When the European Union brought in its General Data Protection Regulation (GDPR) in 2018 it sparked a debate in the mediation and dispute resolution sector. That debate centered around a question: given the sensitive nature of a significant amount of the data the industry deals with, are we doing enough to protect our clients’ privacy?
There is no direct US equivalent to the GDPR, so you might assume that if your work is purely domestic, client privacy might not need to be such a high priority. However, that is missing the point.
It can’t be denied that cybercrime is rising, and according to one report, it is set to cost the world an estimated $10.5 trillion by 2025. It is up to businesses and professionals working across the dispute resolution sector to invest in appropriate defenses.
In this article, we take a look at some of the steps that businesses in this sector can take to protect themselves and their clients from cybersecurity breaches.
With any arbitration or dispute management, there will be two sides to think about, as is the nature of the sector. And of course, if one side is lax with the cybersecurity measures and processes that they put in place, it doesn’t matter what the other side does – the operation is only as secure as the least secure party.
It is a good idea to provide each party with a breakdown of the cybersecurity essentials. For example, discussing best practices around secure email communication and correct data storage. Keeping up-to-date with the speed of technological changes, including the rising acceptance of online dispute resolution (ODR), means ensuring staff and clients have the ability and know-how to adapt to new levels of data protection across their shared online channels. It is important to ensure that IT personnel and clients are closely involved in this discussion to help make decisions around security.
One of the most effective ways to maximize security in this scenario is to manage the mediation within a specialist case management system. These systems are designed with security in mind and can allow multiple parties to log in and follow the case.
“Such a platform can be provided by a third-party provider or the parties themselves,” suggests international law firm Ashurst. “A number of institutions also offer online platforms – so check the available options before reaching a decision (and incurring costs)”.
This platform should be used for information sharing and discussions throughout the length of the case.
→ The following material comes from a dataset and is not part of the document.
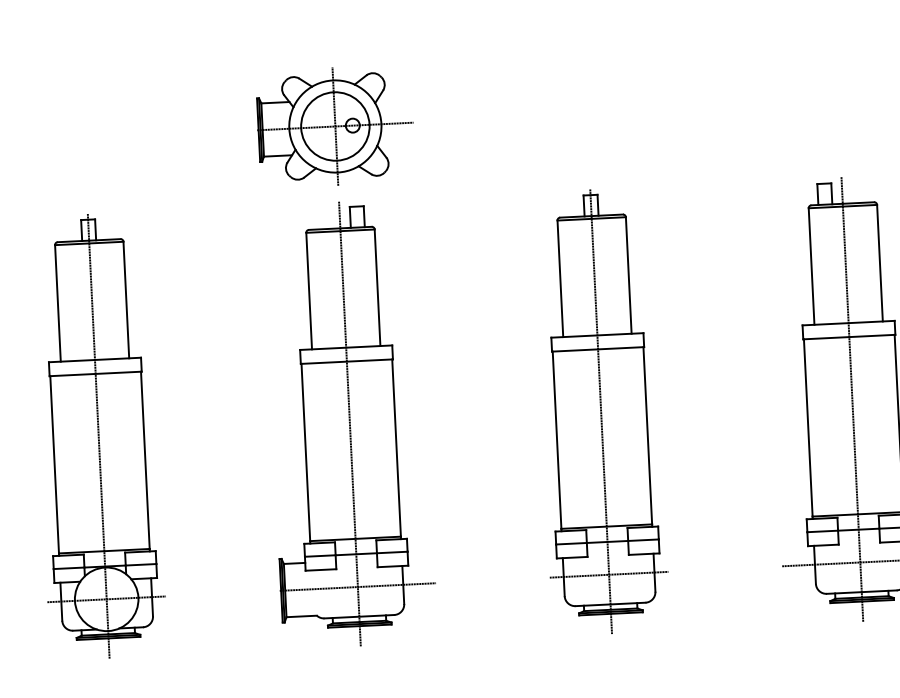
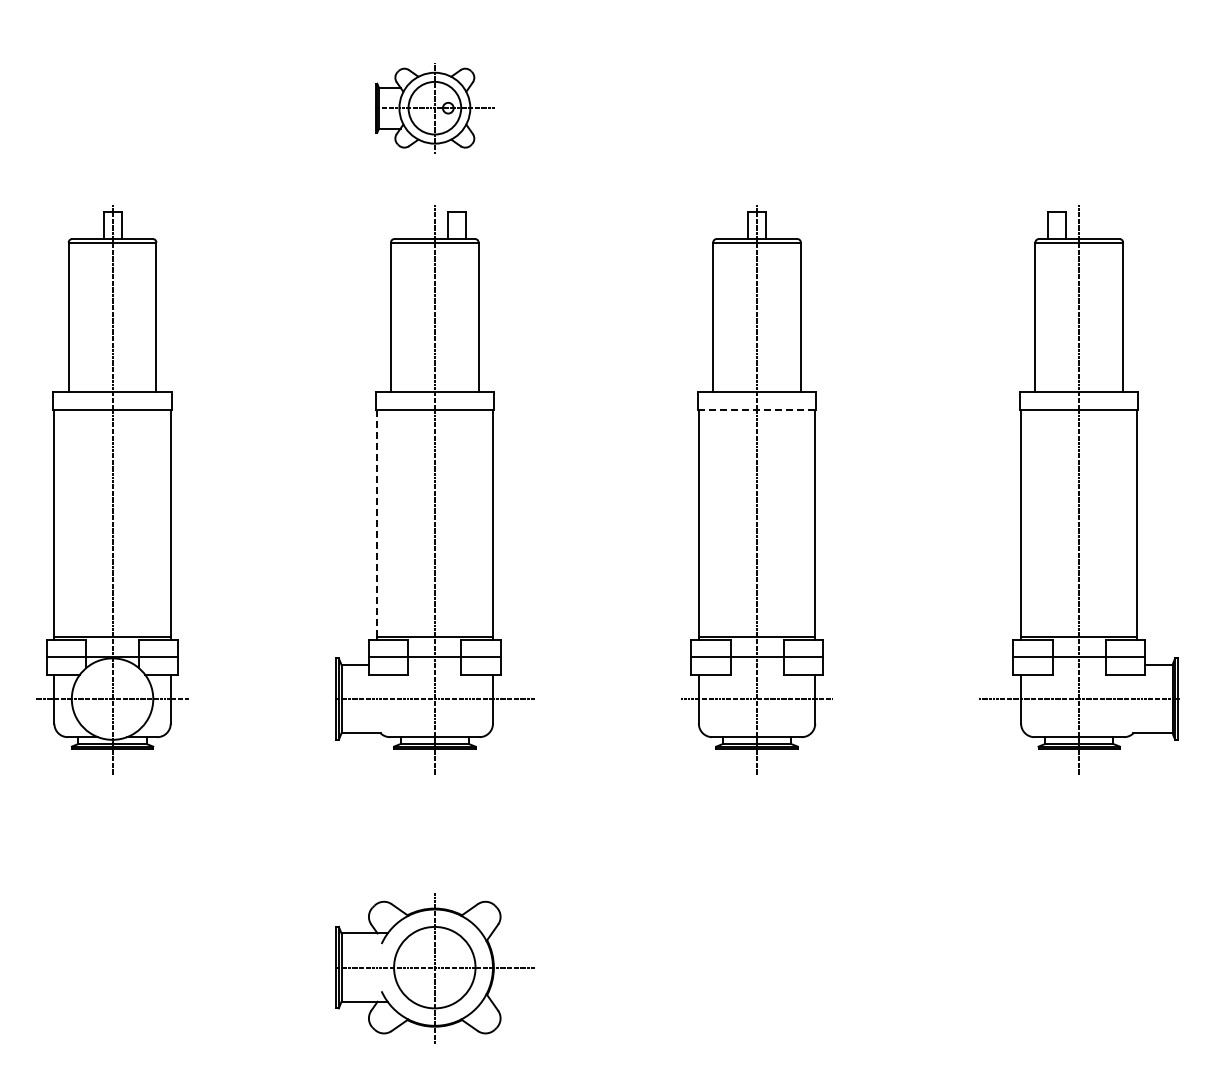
part: (335, 125) -> (434, 107), size x0.6
line: (598, 349) -> (757, 410), solid -> dashed
line: (305, 452) -> (376, 523), solid -> dashed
It helps to keep everything in one place and can simplify some of the trickier parts of the mediation.
It is notable that in cybersecurity it is often the small changes that can make the biggest difference. Multi-factor authentication (MFA) is an important way to provide a greater layer of security whenever someone involved in the mediation has to log in to an account.
MFA requires more than a single form of authentication (such as a password). For example, as well as your password, you might be required to enter a code sent to your smartphone, or utilize biometric data.
“A major issue that I see regularly is a failure by organizations to enforce multi-factor authentication across systems and applications,” says Jed Kafetz, Head of Penetration Testing at cybersecurity specialists Redscan. “MFA provides an important secondary layer of defense in the event of a password being stolen and is especially important given people’s tendency to reuse passwords across accounts. If adopted more widely, I can confidently say that there would be far fewer security breaches.”
Sharing data can be a big part of dispute management, so it is vital that you find a way to do this as safely and securely as possible. A key point here is that you should avoid using software that has not specifically been designed for the secure sharing of data from a legal perspective – for example, well-known software such as Google Drive or DropBox.
While fine for general work, this software can be vulnerable to hacking when it comes to important data that needs to be secure. If you do need to use software like these, use all of the available precautions, such as password-protecting documents.
Hackers are operating more and more frequently in the mediation sector. The perceived high value of these operations, due to the level of personal data and confidential information being shared, makes them a prime target. Don’t assume that this is something that cannot happen to you. Cybercriminals become more sophisticated every day and if you fail to take the necessary precautions, you could see the entire mediation destroyed by hacking.